Weekly Review

Transgender Chaos, No Gay Gene, Online Matchmaking, Portuguese Parents, and Free Speech

Transgender Chaos. A prisoner in an Idaho jail wants a sex change operation, and he wants the state to pay for it. The state said no, but last week the 9th U.S. Circuit Court of Appeals said to withhold the surgery would be “cruel and unusual punishment.” Idaho Gov. Brad Little said he will appeal the decision to the U.S. Supreme Court. “The court’s decision is extremely disappointing,” Little, a Republican, said, “The hardworking taxpayers of Idaho should not be forced to pay for a convicted sex offender’s gender reassignment surgery when it is contrary to the medical opinions of the treating physician and multiple mental health professionals.” The inmate is a convicted male rapist who now identifies as female. He was found guilty of raping a 15-year-old boy at a house party in 2012.

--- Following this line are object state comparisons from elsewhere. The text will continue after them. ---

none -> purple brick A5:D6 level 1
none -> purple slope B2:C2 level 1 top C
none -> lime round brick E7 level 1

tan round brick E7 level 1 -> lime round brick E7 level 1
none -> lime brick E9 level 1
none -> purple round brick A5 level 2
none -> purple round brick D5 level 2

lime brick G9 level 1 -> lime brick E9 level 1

No Gay Gene. There is no one gene that determines a person’s sexual orientation, but genetics — along with environment — play a part in shaping sexuality, a massive new study shows. Researchers analyzed DNA from hundreds of thousands of people and found a handful of genes connected with same-sex sexual behavior. The researchers say that, although variations in these genes cannot predict whether a person is gay, these variants may partly influence sexual behavior. Andrea Ganna, lead author and European Molecular Biology Laboratory group leader at the Institute of Molecular Medicine in Finland, said the research reinforces the understanding that same-sex sexual behavior is simply “a natural part of our diversity as a species.” The new study was published last week in the journal Science. It is the largest of its kind, and experts say it provides one of the clearest pictures of genes and sexuality.

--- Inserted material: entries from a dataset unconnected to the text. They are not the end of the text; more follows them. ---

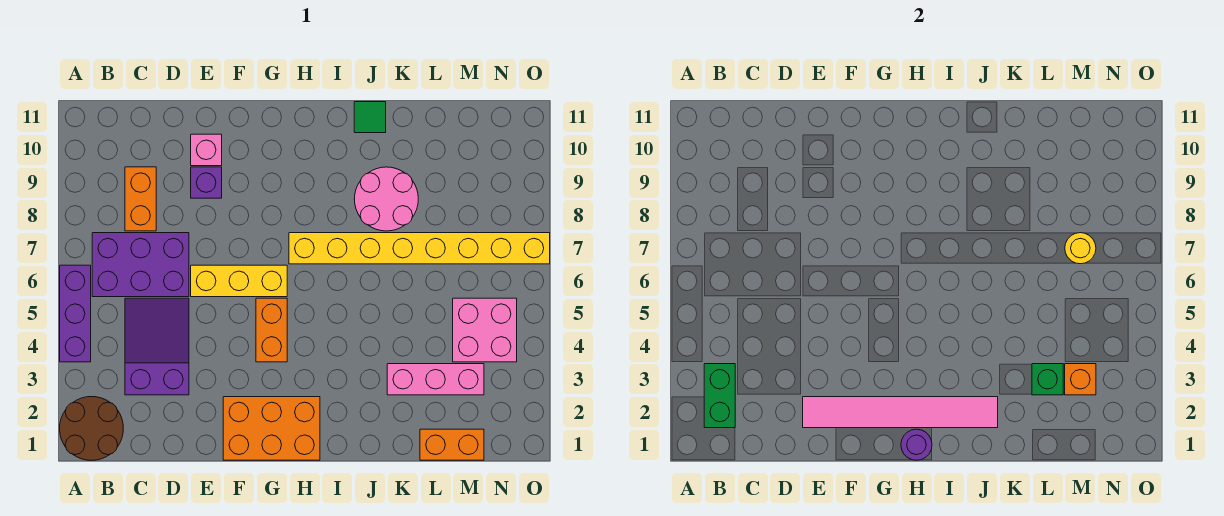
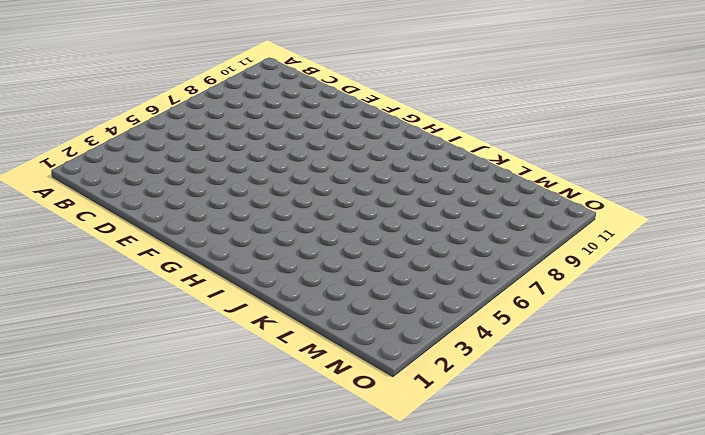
none -> brown round brick A1:B2 level 1
none -> purple brick A4:A6 level 1
none -> purple brick B6:D7 level 1

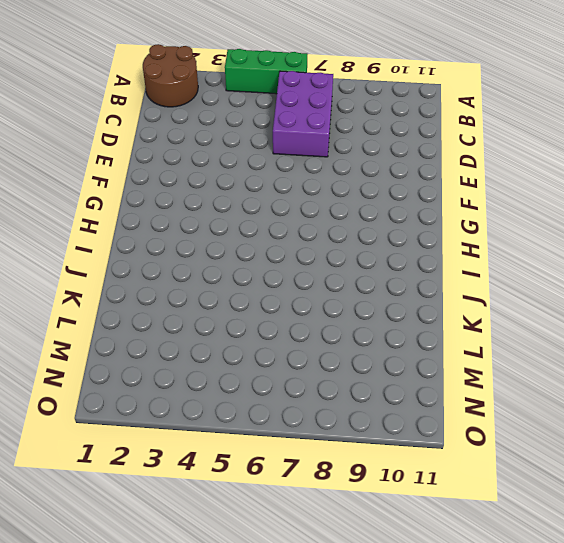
green brick A4:A6 level 1 -> purple brick A4:A6 level 1
none -> purple slope C3:D5 level 1 top 3
none -> orange brick C8:C9 level 1
none -> yellow brick E6:G6 level 1

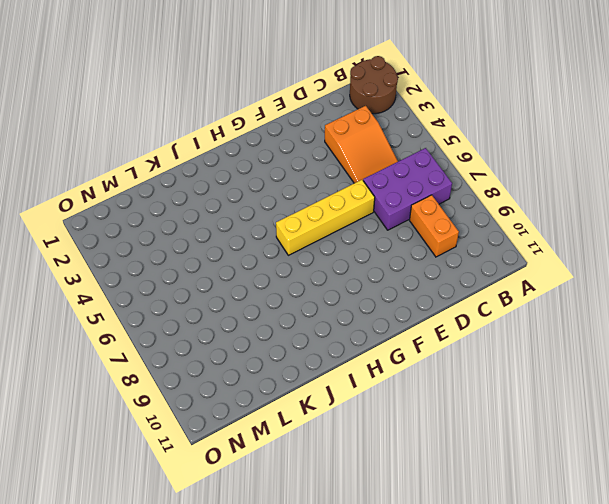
orange slope C3:D5 level 1 top 3 -> purple slope C3:D5 level 1 top 3
yellow brick E6:H6 level 1 -> yellow brick E6:G6 level 1
none -> purple brick A4:A6 level 1
none -> purple brick E9 level 1
none -> pink brick E10 level 1

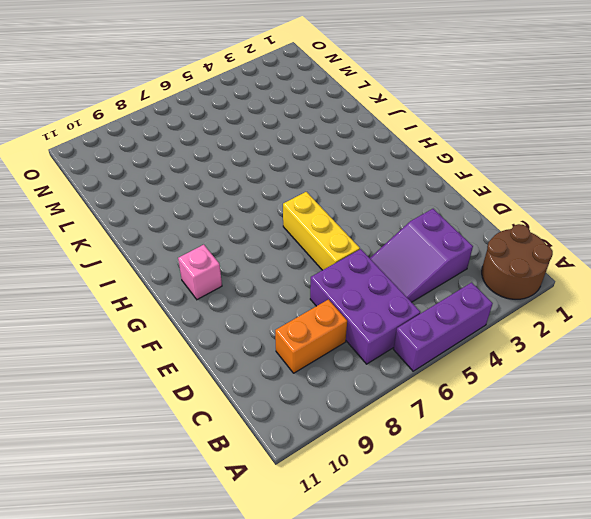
pink brick G10 level 1 -> pink brick E10 level 1
none -> purple brick E9 level 1
none -> orange brick F1:H2 level 1
none -> orange brick G4:G5 level 1

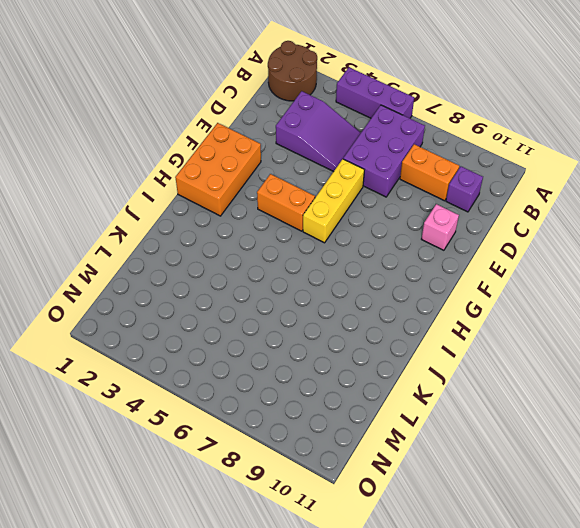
purple brick C10 level 1 -> purple brick E9 level 1
none -> yellow brick H7:O7 level 1
none -> pink round brick J8:K9 level 1
none -> green tile J11 level 1

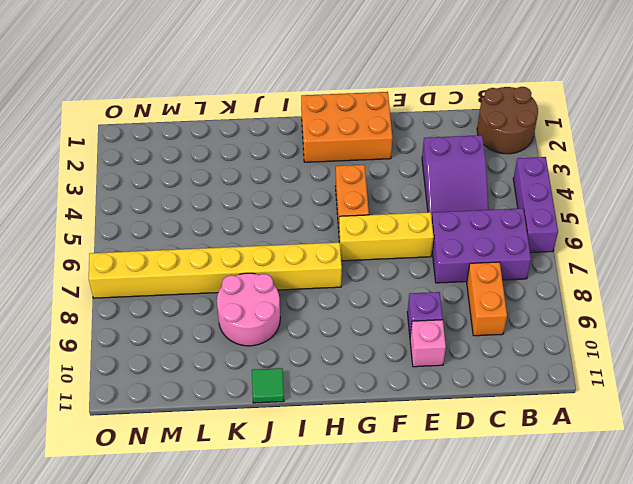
none -> pink brick K3:M3 level 1
none -> orange brick L1:M1 level 1
none -> pink brick M4:N5 level 1

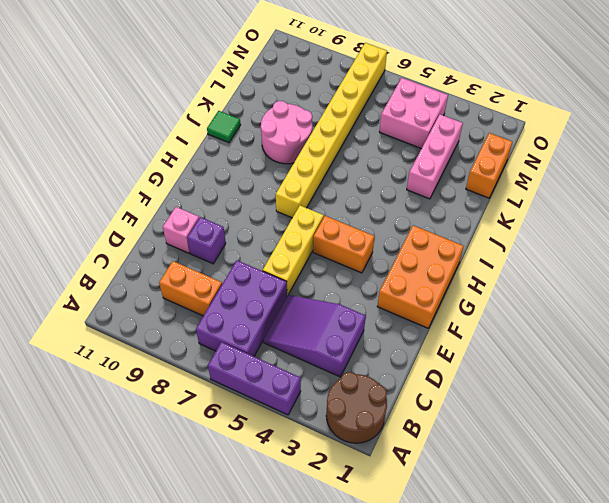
none -> green brick B2:B3 level 2
none -> pink tile E2:J2 level 2
none -> purple round brick H1 level 2

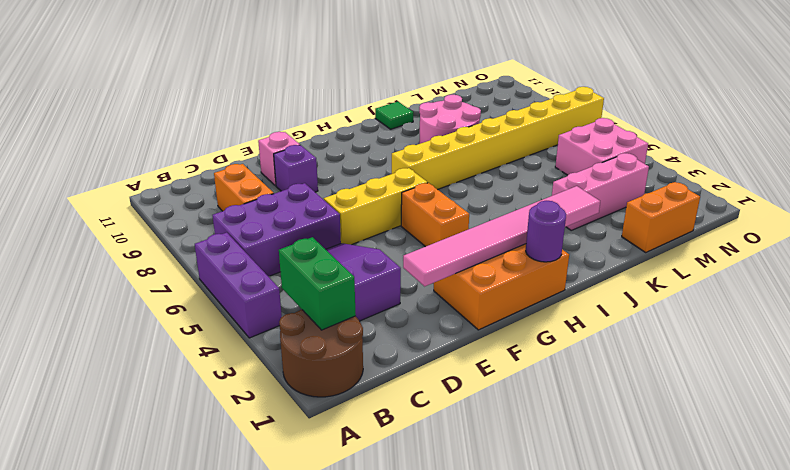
none -> green brick L3 level 2
none -> orange brick M3 level 2
none -> yellow round brick M7 level 2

Online Matchmaking. Online dating has replaced church, family, and mutual friendships as the main way U.S. couples meet. This conclusion is the result of a study published last month in the Proceedings of the National Academy of Sciences. The analysis is a “study of studies” conducted in 2009 and 2017. The analysis found that “met online” eclipsed “met through friends” in 2013. It also found that 90 percent of those who met online had no other connection to each other prior to the on-line introduction. “Increasingly, it’s not our friends, siblings, and churches that serve as mediators between us and potential partners; apps and websites and their algorithms do,” wrote Robert VerBruggen of the Institute for Family Studies. While noting science has not determined whether this is a good or bad trend, VerBruggen added, “It could be a bad thing for relationships to start completely outside of existing social connections, and perhaps there’s such a thing as too much choice—especially if it leads people to waste a lot of time sampling the possibilities.” (By the way, I recommend hitting the links in this paragraph for a lot of interesting data and analysis.)

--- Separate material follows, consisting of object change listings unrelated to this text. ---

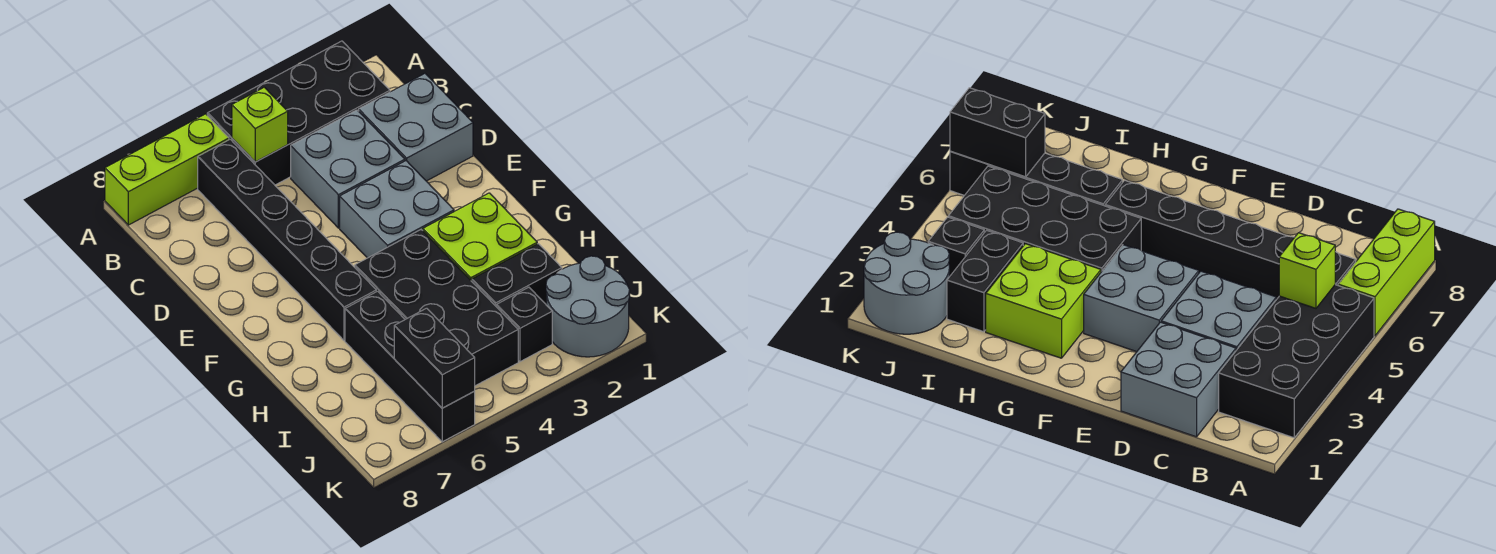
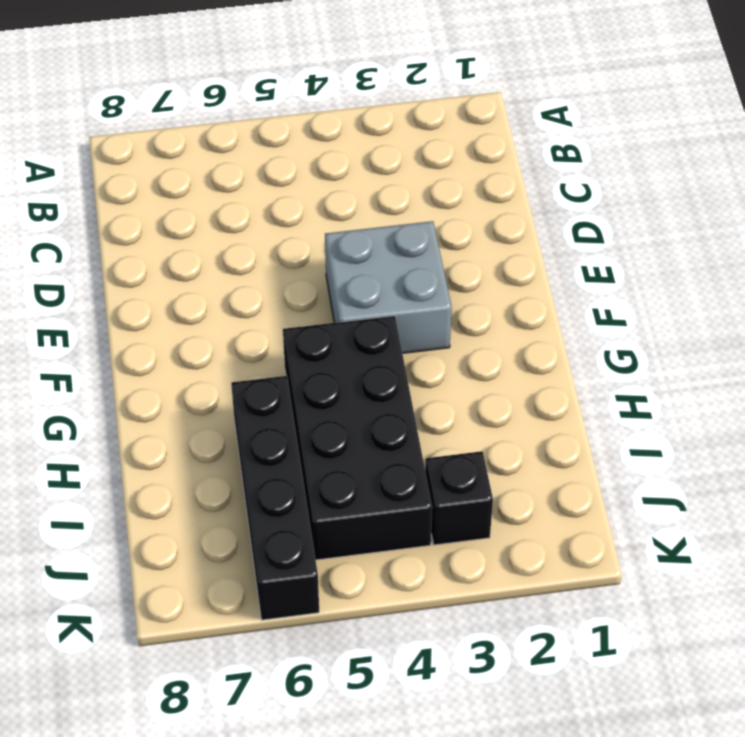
none -> black brick A2:B5 level 1
none -> lime brick A6:A8 level 1
none -> black brick B6:G6 level 1

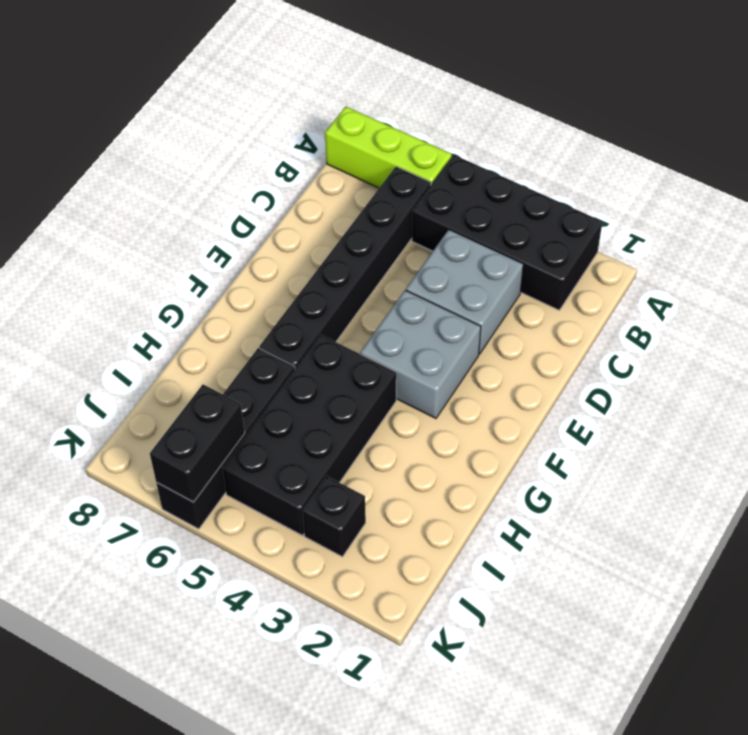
none -> grey brick C1:D2 level 1
none -> lime brick G2:H3 level 1
none -> black brick I2:I3 level 1

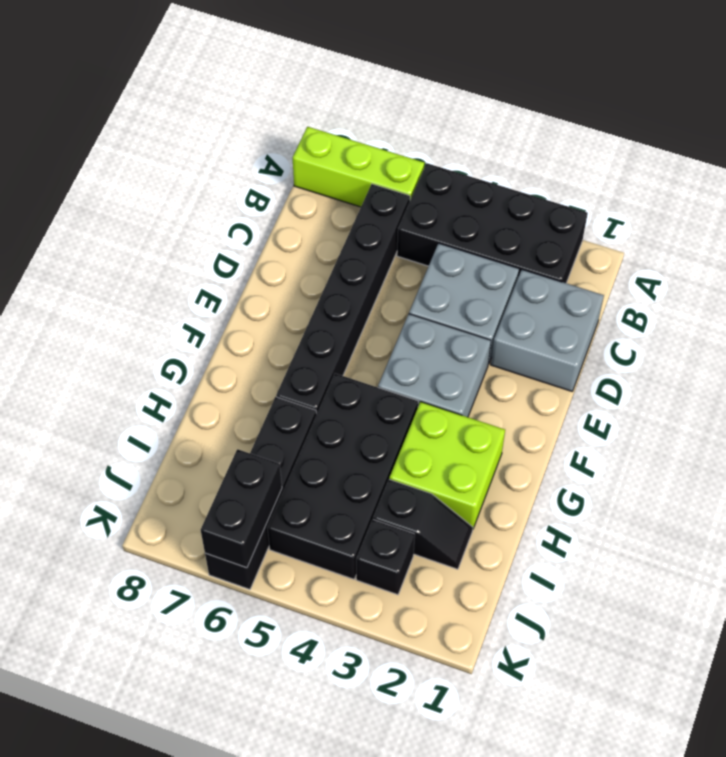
black slope I2:I3 level 1 top 3 -> black brick I2:I3 level 1
none -> grey round brick J1:K2 level 1
none -> lime brick B5 level 2

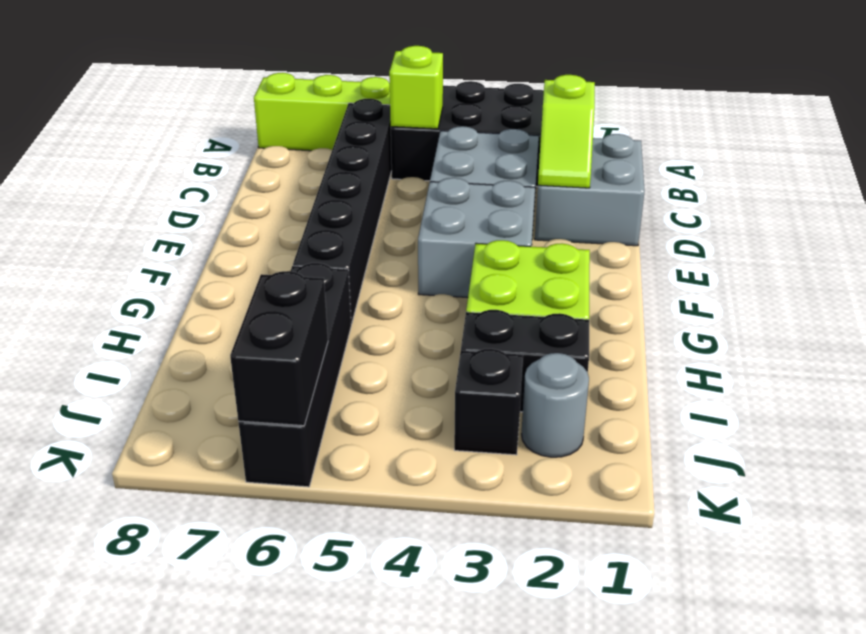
lime slope C2:D2 level 2 top C -> none
grey round brick J2 level 1 -> grey round brick J1:K2 level 1
none -> black brick G4:J5 level 1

Portuguese Parents Fight Back. Government officials in Portugal announced a new directive in August that requires schools to allow children to self-select their gender and choose restrooms, uniforms, and names based on their gender identity. Parents sprang immediately into action. Using social media and other tools, they fought the new guidelines, saying they will endanger the safety of their children. Nearly 35,000 parents – in a country of just 10-million people — signed an online petition calling for the government to suspend the directive, which is supposed to take effect this school year.

Hands Off Hands On. The Kentucky Supreme Court recently heard the case of Hands On Originals. Back in 2012, Blaine Adamson, the owner of a t-shirt printing shop in Lexington, Ky., said he would not make t-shirts promoting a gay pride festival. Lexington’s Gay and Lesbian Services Organization filed a complaint with the local Human Rights Commission. That began a legal process that has so far consumed nearly seven years of Adamson’s life. So far, two courts have ruled in Adamson’s favor, but LGBT activists and the local Human Rights Commission keeps harassing Adamson with continuing appeals. Alliance Defending Freedom’s James Campbell represents Adamson. The Kentucky Supreme Court could issue a ruling on the case at any time.